Viele Stimmen in der US-Presse zu dem Fall sind, was ein überwunden geglaubtes Rassismusproblem in den USA betrifft, pessimistisch. „Ein Land mit einem afroamerikanischen Präsidenten und einer beträchtlichen (...) schwarzen Mittelschicht bleibt, was das Justizsystem betrifft, genauso gespalten wie noch vor Jahrzehnten“, schrieb etwa die „New York Times“. In der „Washington Post“ hieß es: „Ferguson hat das Land von der Fantasievorstellung weggezwungen, dass Amerika in eine ,post-ethnische‘ Ära eingetreten ist.“ Doch weder habe eine nationale Debatte eingesetzt noch werde das tiefgreifende Gefühl von Ungleichheit und Ungerechtigkeit thematisiert, das bei viele im Land hätten.

„Wenn alles vorbei ist, müssen Ferguson und die Nation immer noch die grundlegenden Ursachen angehen, die diesen Fall in das öffentliche Gewissen gezerrt haben“, schrieb die „St. Louis Post-Dispatch“ aus Missouri. „Das bedeutet, schwierige Fragen über Armut zu stellen, über soziale Mobilität und Gerechtigkeit in diesem Land. Wie bringen wir die Leute, die in Ferguson ein Geschäft geplündert haben, mit der Hoffnung zusammen, die Barack Obama einst verkörperte.“

Proteste reißen nicht ab

Die Prozesse nach dem Freispruch Wilsons reißen nicht ab. Am Mittwoch stürmten Demonstranten in der Stadt St. Louis, wo das Urteil am Montag gefallen war, den Sitz des Bürgermeisters und skandierten „Schande, Schande“. Die Polizei riegelte das Gebäude ab, es gab mehrere Festnahmen. Zuvor hatte ein Protestzug von mehreren hundert Menschen ein nachgestelltes „Gerichtsverfahrens“ gegen den Polizeibeamten abgehalten.
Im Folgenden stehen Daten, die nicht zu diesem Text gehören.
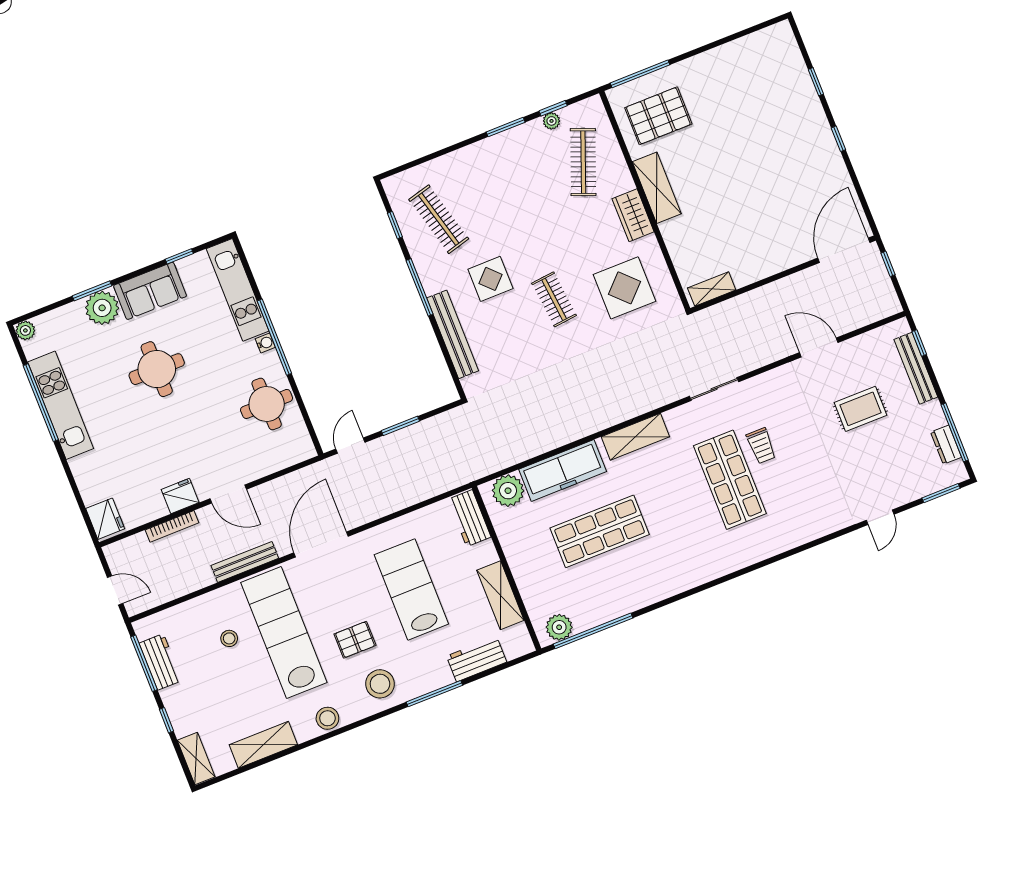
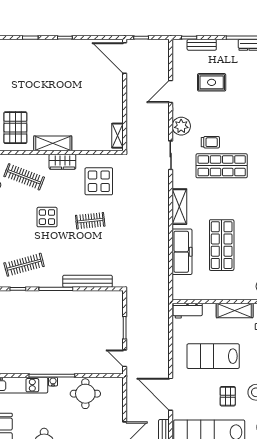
display table: (490, 279) -> (47, 217), moved
bench: (916, 368) -> (202, 45), width x0.73
rug: (860, 409) -> (212, 82), turned 90
plant: (508, 491) -> (181, 126), moved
Demonstranten in Los Angeles

AP/Nick Ut

Proteste in Los Angeles: „Jedes Leben zählt“, „Schluss mit dem Polizeiterror“

Nach den schweren Unruhen in der Nacht auf Dienstag war es auch in der darauffolgenden Nacht auf Mittwoch zu Massenprotesten gekommen, schwere Ausschreitungen blieben aber aus. Kundgebungen fanden in insgesamt 170 Städten in den USA und Kanada statt. Am Mittwochabend kam es auch in London zu Protesten. Vor der US-Botschaft versammelten sich etwa 500 Menschen. „Steckt die rassistischen Polizisten ins Gefängnis“ und „Das Leben der Schwarzen zählt“ stand auf ihren Plakaten. Viele der Demonstranten in der britischen Hauptstadt trugen Kerzen.